> [Activity] The answer must consist of every line from the entries below that contains the word "corner".

(Given records)

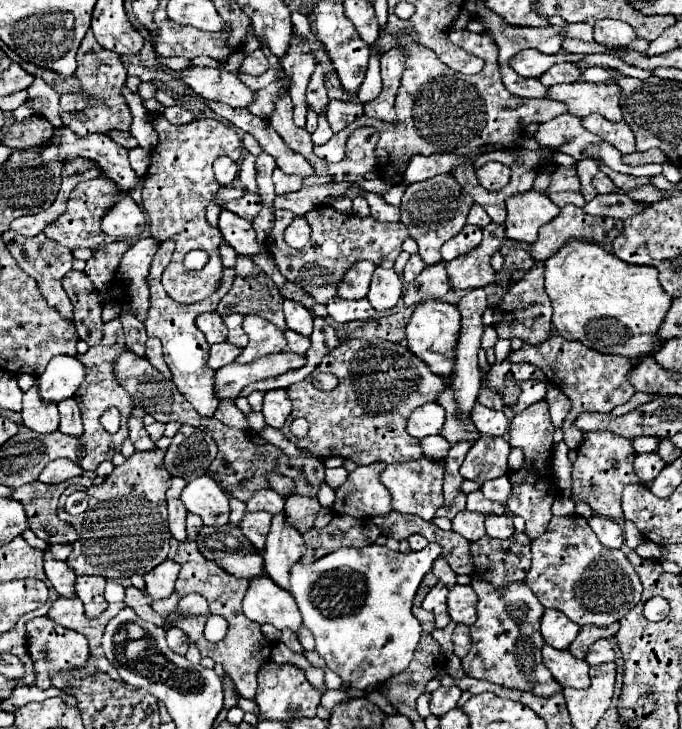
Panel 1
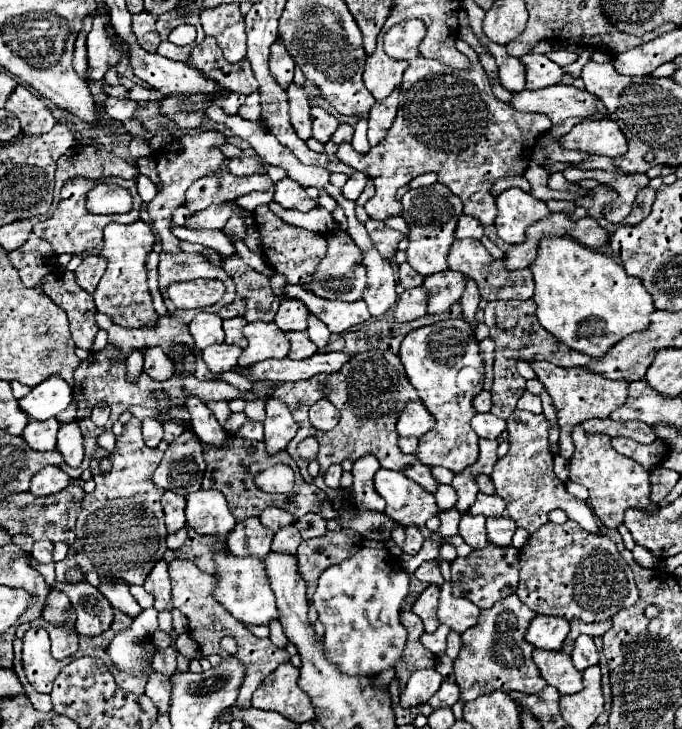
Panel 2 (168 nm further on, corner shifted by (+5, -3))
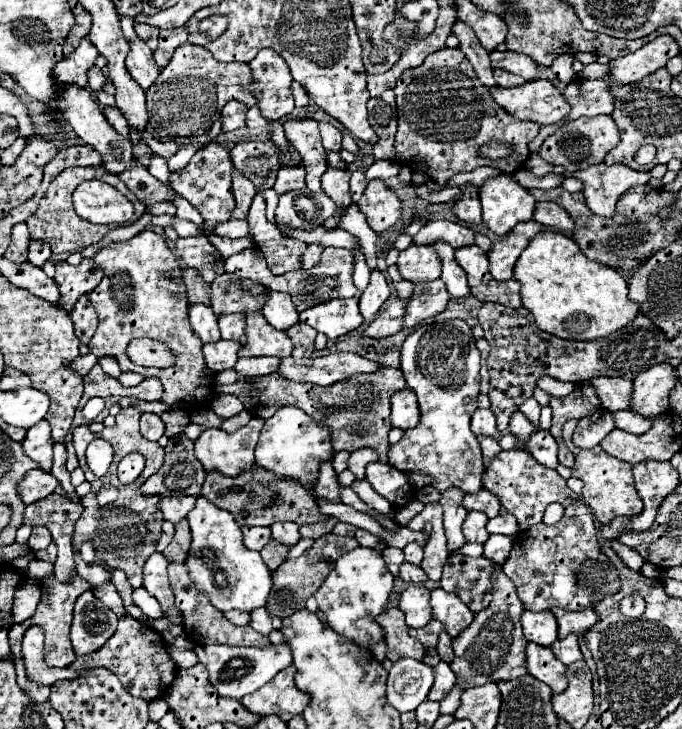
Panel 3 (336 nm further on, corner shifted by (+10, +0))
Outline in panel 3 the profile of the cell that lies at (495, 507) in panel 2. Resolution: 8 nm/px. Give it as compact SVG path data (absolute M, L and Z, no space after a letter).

(End Given records)
(Given records)

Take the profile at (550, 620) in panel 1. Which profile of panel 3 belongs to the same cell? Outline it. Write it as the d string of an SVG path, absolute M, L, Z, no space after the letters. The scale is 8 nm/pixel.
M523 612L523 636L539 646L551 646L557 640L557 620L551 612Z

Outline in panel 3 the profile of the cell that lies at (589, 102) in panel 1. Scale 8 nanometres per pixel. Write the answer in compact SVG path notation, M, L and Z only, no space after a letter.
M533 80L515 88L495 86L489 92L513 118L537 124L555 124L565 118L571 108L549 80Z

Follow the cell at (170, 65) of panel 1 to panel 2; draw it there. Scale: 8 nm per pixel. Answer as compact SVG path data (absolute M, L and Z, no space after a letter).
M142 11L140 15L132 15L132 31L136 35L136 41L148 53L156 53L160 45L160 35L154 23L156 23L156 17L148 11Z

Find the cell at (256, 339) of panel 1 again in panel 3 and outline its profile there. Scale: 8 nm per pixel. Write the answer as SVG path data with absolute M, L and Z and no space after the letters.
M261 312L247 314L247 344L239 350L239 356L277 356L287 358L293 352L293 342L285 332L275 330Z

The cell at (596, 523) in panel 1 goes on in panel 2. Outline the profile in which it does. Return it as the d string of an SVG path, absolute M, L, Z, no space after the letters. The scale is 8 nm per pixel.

(End Given records)

> [Solution]
Panel 2 (168 nm further on, corner shifted by (+5, -3))
Panel 3 (336 nm further on, corner shifted by (+10, +0))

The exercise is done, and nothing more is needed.